Nothing but the text of the records belongs in your answer: repeat all of it exactly and leave out the images.

Stored data entries:
★ ★ ★
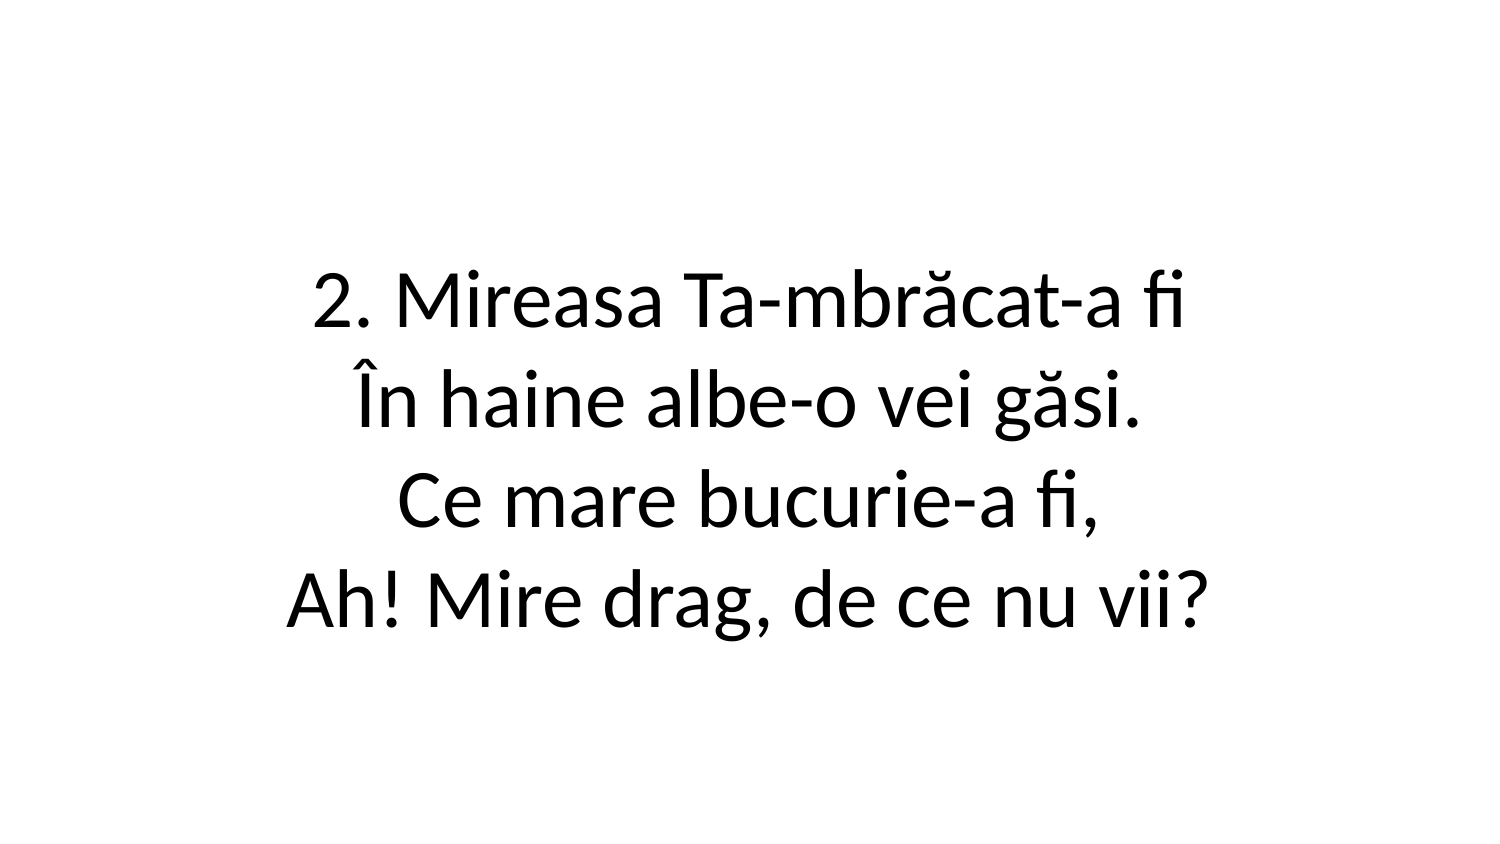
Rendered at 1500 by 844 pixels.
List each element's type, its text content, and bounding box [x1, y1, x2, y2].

text_box 2. Mireasa Ta-mbrăcat-a fi În haine albe-o vei găsi. Ce mare bucurie-a fi, Ah! Mire drag, de ce nu vii? [271, 192, 1229, 652]
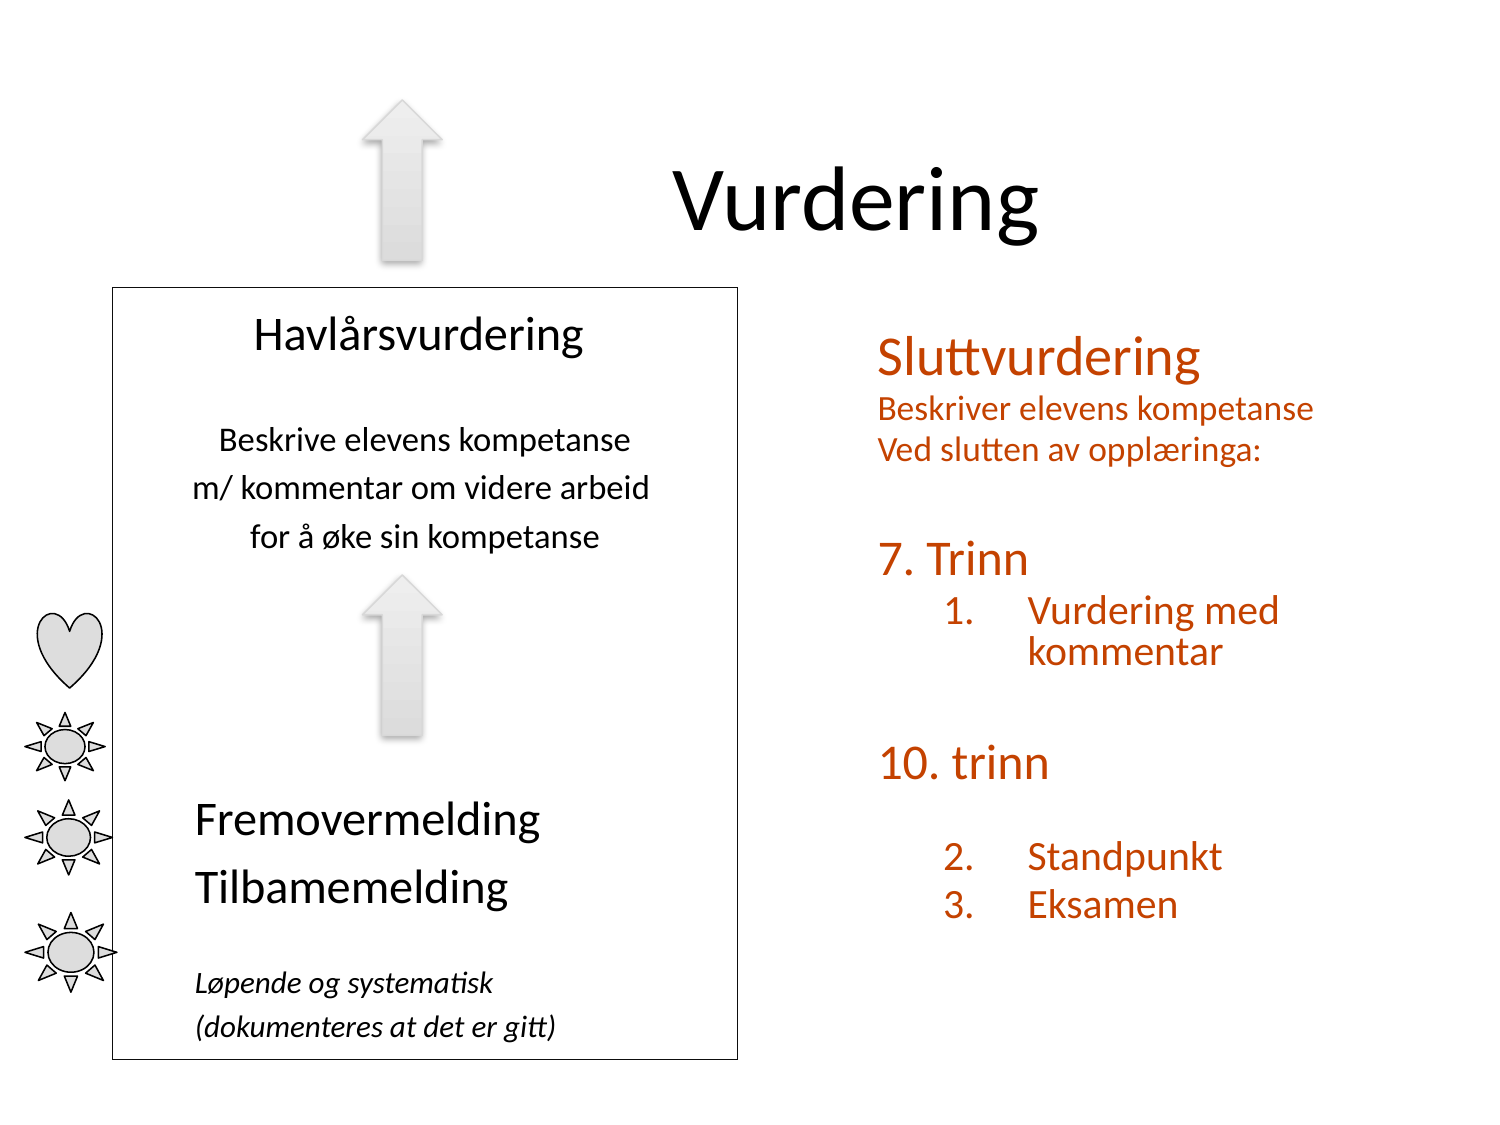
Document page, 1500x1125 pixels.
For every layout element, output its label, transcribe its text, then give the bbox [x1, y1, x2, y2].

text_box [38, 965, 57, 981]
text_box [62, 799, 75, 816]
text_box [59, 766, 71, 781]
text_box [24, 832, 43, 843]
text_box [82, 810, 100, 826]
text_box [47, 932, 94, 973]
list Sluttvurdering Beskriver elevens kompetanse Ved slutten av opplæringa: 7. Trinn Vurdering med kommentar 10. trinn Standpunkt Eksamen [862, 324, 1450, 1000]
title Vurdering [324, 99, 1388, 288]
text_box [82, 849, 100, 864]
text_box [37, 613, 103, 689]
text_box [94, 832, 113, 843]
text_box [64, 912, 78, 929]
text_box [88, 741, 106, 752]
text_box [85, 924, 104, 940]
text_box [46, 818, 91, 857]
text_box [361, 99, 443, 262]
text_box [24, 946, 44, 959]
text_box [59, 712, 71, 727]
text_box [24, 741, 42, 752]
text_box [77, 722, 94, 736]
text_box [361, 574, 443, 737]
list Havlårsvurdering Beskrive elevens kompetanse m/ kommentar om videre arbeid for å øke sin kompetanse Fremovermelding Tilbamemelding Løpende og systematisk (dokumenteres at det er gitt) [112, 287, 738, 1060]
text_box [37, 810, 55, 826]
text_box [85, 965, 104, 981]
text_box [38, 924, 57, 940]
text_box [36, 757, 53, 771]
text_box [62, 859, 75, 875]
text_box [36, 722, 53, 736]
text_box [98, 946, 117, 959]
text_box [44, 729, 86, 764]
text_box [37, 849, 55, 864]
text_box [64, 976, 78, 993]
text_box [77, 757, 94, 771]
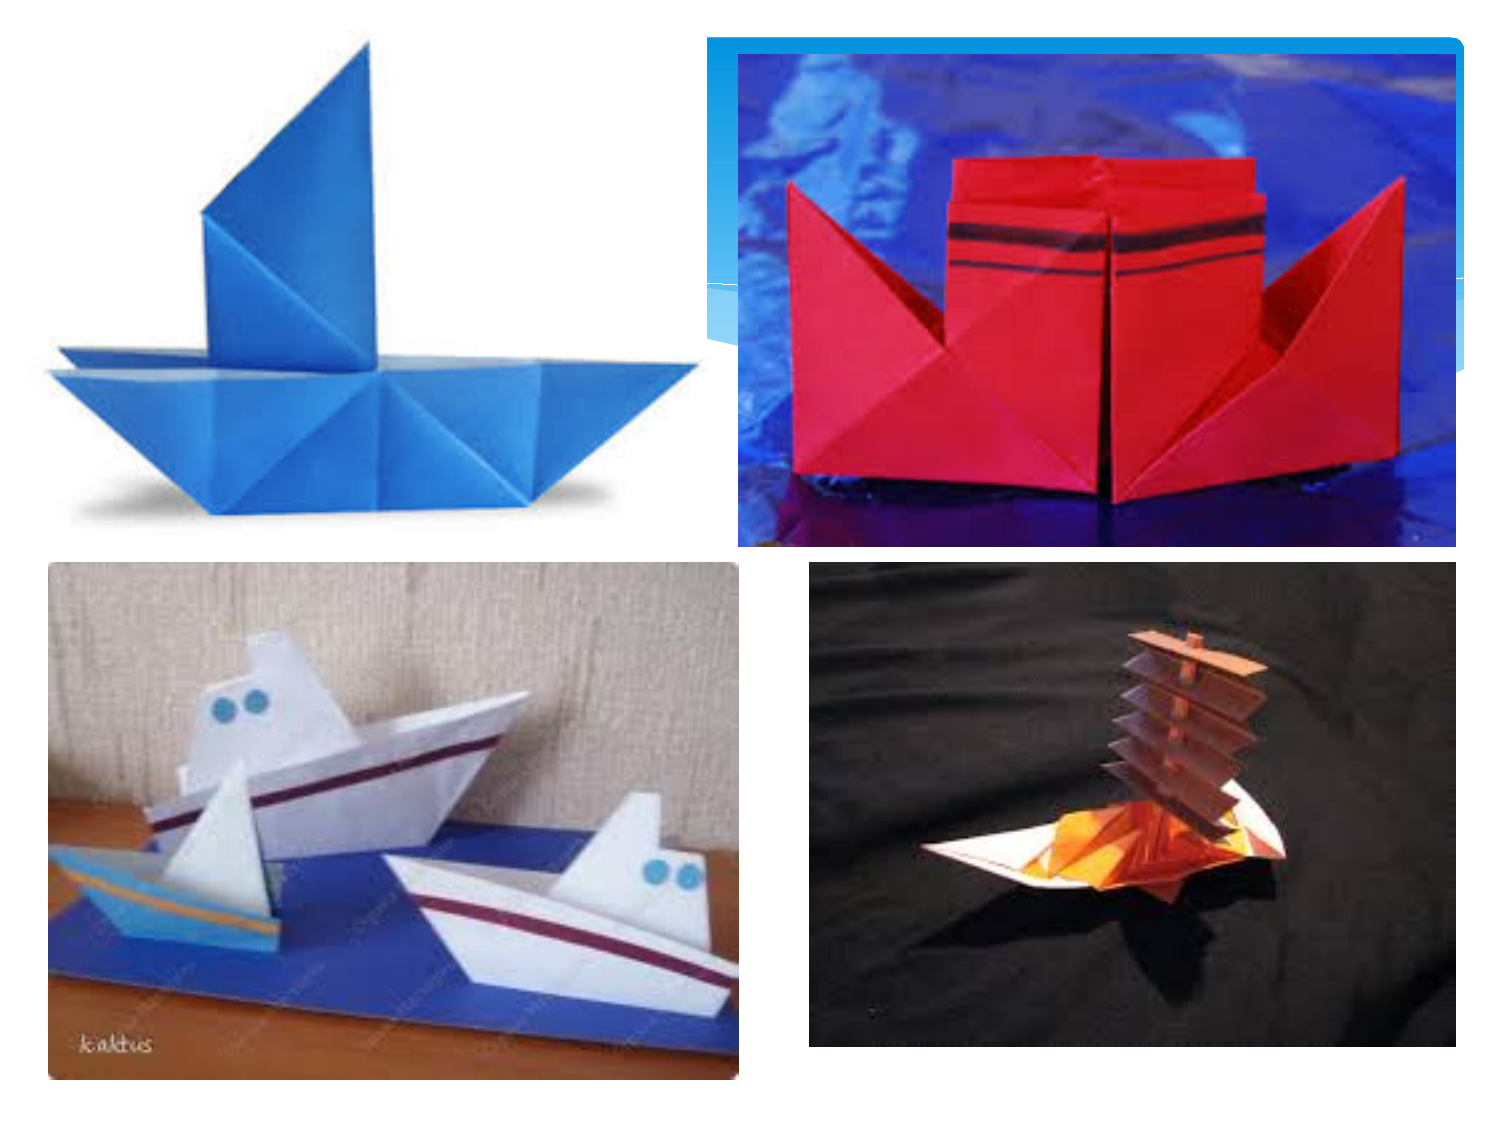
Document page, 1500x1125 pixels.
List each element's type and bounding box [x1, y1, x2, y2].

picture [48, 562, 739, 1080]
picture [29, 30, 707, 540]
picture [808, 562, 1456, 1048]
picture [737, 55, 1456, 548]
★ ★ ★
FINAL ANSWER:
Rendered at 1500 by 844 pixels.
List each element's type, its text content, and bounding box [x1, y1, x2, y2].

text_box 2. Mireasa Ta-mbrăcat-a fi În haine albe-o vei găsi. Ce mare bucurie-a fi, Ah! Mire drag, de ce nu vii? [271, 192, 1229, 652]
Document page, 1500x1125 pixels.
For every layout element, output its label, transcribe its text, then give the bbox [x1, y1, x2, y2].

text_box [38, 965, 57, 981]
text_box [62, 799, 75, 816]
text_box [59, 766, 71, 781]
text_box [24, 832, 43, 843]
text_box [82, 810, 100, 826]
text_box [47, 932, 94, 973]
list Sluttvurdering Beskriver elevens kompetanse Ved slutten av opplæringa: 7. Trinn Vurdering med kommentar 10. trinn Standpunkt Eksamen [862, 324, 1450, 1000]
title Vurdering [324, 99, 1388, 288]
text_box [82, 849, 100, 864]
text_box [37, 613, 103, 689]
text_box [94, 832, 113, 843]
text_box [64, 912, 78, 929]
text_box [88, 741, 106, 752]
text_box [85, 924, 104, 940]
text_box [46, 818, 91, 857]
text_box [361, 99, 443, 262]
text_box [24, 946, 44, 959]
text_box [59, 712, 71, 727]
text_box [24, 741, 42, 752]
text_box [77, 722, 94, 736]
text_box [361, 574, 443, 737]
list Havlårsvurdering Beskrive elevens kompetanse m/ kommentar om videre arbeid for å øke sin kompetanse Fremovermelding Tilbamemelding Løpende og systematisk (dokumenteres at det er gitt) [112, 287, 738, 1060]
text_box [37, 810, 55, 826]
text_box [85, 965, 104, 981]
text_box [38, 924, 57, 940]
text_box [36, 757, 53, 771]
text_box [62, 859, 75, 875]
text_box [36, 722, 53, 736]
text_box [98, 946, 117, 959]
text_box [44, 729, 86, 764]
text_box [37, 849, 55, 864]
text_box [64, 976, 78, 993]
text_box [77, 757, 94, 771]
Document page, 1500x1125 pixels.
List each element's type and bounding box [x1, y1, x2, y2].

picture [48, 562, 739, 1080]
picture [29, 30, 707, 540]
picture [808, 562, 1456, 1048]
picture [737, 55, 1456, 548]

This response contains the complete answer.